Haben Sie heute bereits eine Strasse überquert und sind dabei über einen Fussgängerstreifen gelaufen? Fussgängerstreifen unterstützen durch einfache visuelle Markierungen ein sichereres Verhalten von Verkehrsteilnehmenden – ein Nudge für mehr Sicherheit im Alltag. «Nudging» – zu Deutsch «Stupsen» – ist ein Begriff, der seit 2008 durch Richard Thaler und Cass Sunstein geprägt wird und stellt einen Ansatz aus der Verhaltensökonomie dar. Ein Nudge beschreibt dabei eine Massnahme, um das Verhalten von Menschen in eine gewünschte Richtung zu lenken, ohne jedoch andere Optionen auszuschliessen.
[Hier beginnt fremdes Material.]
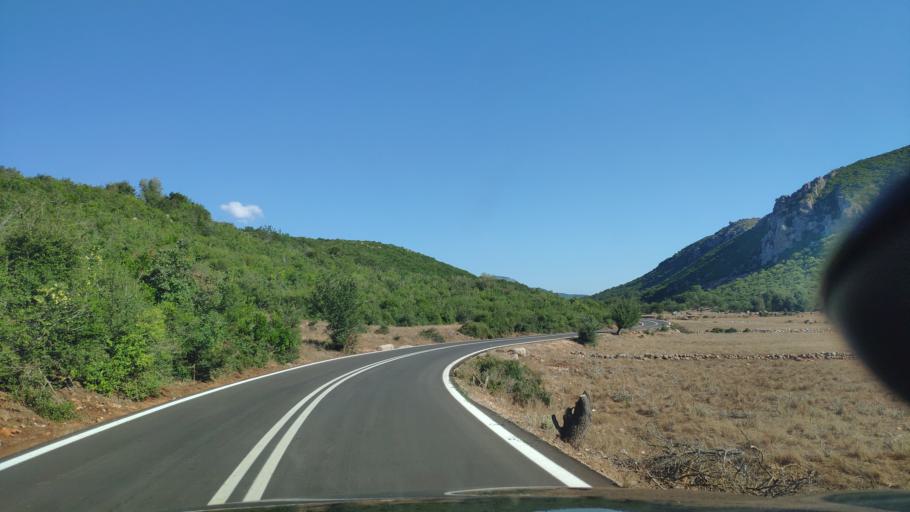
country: GR
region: West Greece
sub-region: Nomos Aitolias kai Akarnanias
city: Fitiai
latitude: 38.6720
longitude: 21.1392
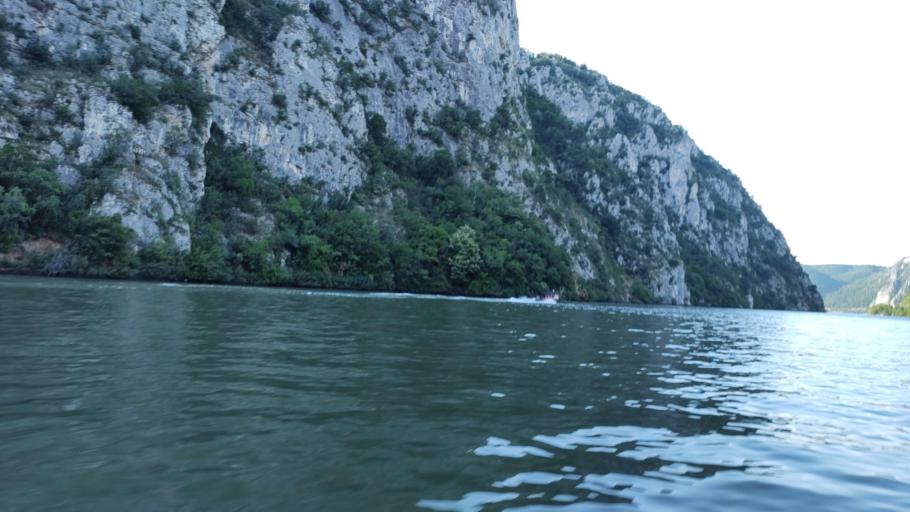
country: RO
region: Mehedinti
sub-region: Comuna Dubova
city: Dubova
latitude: 44.6076
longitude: 22.2693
Neben dem Einsatz von Nudging im Kontext von klassischen Marketingmassnahmen werden Nudges in den Bereichen Umwelt und Nachhaltigkeit, Ernährung und Gesundheit oder auch im Kontext Bildung eingesetzt, um «bessere» Entscheidungen zu unterstützen.
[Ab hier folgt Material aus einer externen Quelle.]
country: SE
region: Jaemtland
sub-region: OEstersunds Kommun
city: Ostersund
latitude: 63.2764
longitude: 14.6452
So verschickte beispielsweise die Steuerbehörde von Grossbritannien Mahnbriefe mit der Bemerkung: «Neun von zehn Briten zahlen ihre Steuern pünktlich, und in Ihrer Nachbarschaft haben die meisten schon bezahlt.» Drei Monate später hatten 83 Prozent der Empfänger ihre Steuern gezahlt, während es in der Vergleichsgruppe lediglich 68 Prozent waren. Diese Formulierung zielt auf den Drang hin, soziale Normen zu befolgen und nicht aus der «Herde» hervorzustechen.
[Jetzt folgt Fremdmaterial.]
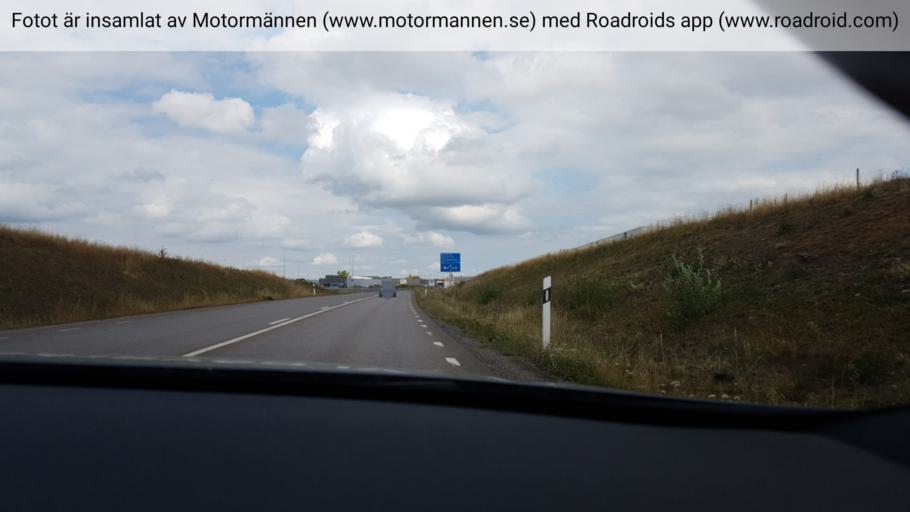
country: SE
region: Vaestra Goetaland
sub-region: Falkopings Kommun
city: Falkoeping
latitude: 58.1467
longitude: 13.5623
In jüngster Vergangenheit wird der Einsatz von Nudging auch im Kontext der strategischen Risikokommunikation, spezifisch im Rahmen von Präventionsbemühungen in der Arbeitssicherheit, intensiver diskutiert. Verhaltensbasierte Ansätze sind zwar nicht neu in der Prävention, fokussieren allerdings – im Gegensatz zu Nudgingansätzen – vorwiegend auf das überlegte Handeln und Verhalten, welches über klassische Risikokommunikation beeinflusst werden kann (beispielsweise sachliche Instruktionen, Broschüren mit Verhaltensregeln usw.).
Nudges zielen auf das schnelle, automatisierte Handeln ab, sie funktionieren also besonders gut bei eher intuitivem, durch Gewohnheiten geprägtem Verhalten oder bei Verhalten, über welches wir nicht intensiv nachdenken und explizit Vor- und Nachteile abwägen. Nudges funktionieren deshalb, weil Menschen nicht immer eigenständig rationale Entscheidungen treffen. Situative Faktoren wie Zeitdruck, Unwissen, Emotionen usw. sowie Gewohnheiten beeinflussen unsere alltäglichen Entscheidungen.
Potenzial Nudging in der Prävention
Bereits heute werden Nudges im Rahmen der Arbeitssicherheit und im Gesundheitsschutz eingesetzt. Zum Beispiel durch Aufkleber mit Fussabdrücken am Boden, die die Mitarbeitenden in der Lagerhalle auf den Verkehrsweg für Personen lenken oder aber durch emotionale Hinweise auf vergangene Unfälle im Kontext der Unfallverhütung. Auch konnten Lunt und Staves (2014) aufzeigen, dass visuelle Hinweise über Farbkodierungen (beispielsweise von Rohrsystemen) einen vielversprechenden Ansatz darstellen, um Aufmerksamkeit und Sicherheitspraktiken zu verbessern. Solche Nudges sollen Menschen dazu anregen, sich sicher und gesund zu verhalten.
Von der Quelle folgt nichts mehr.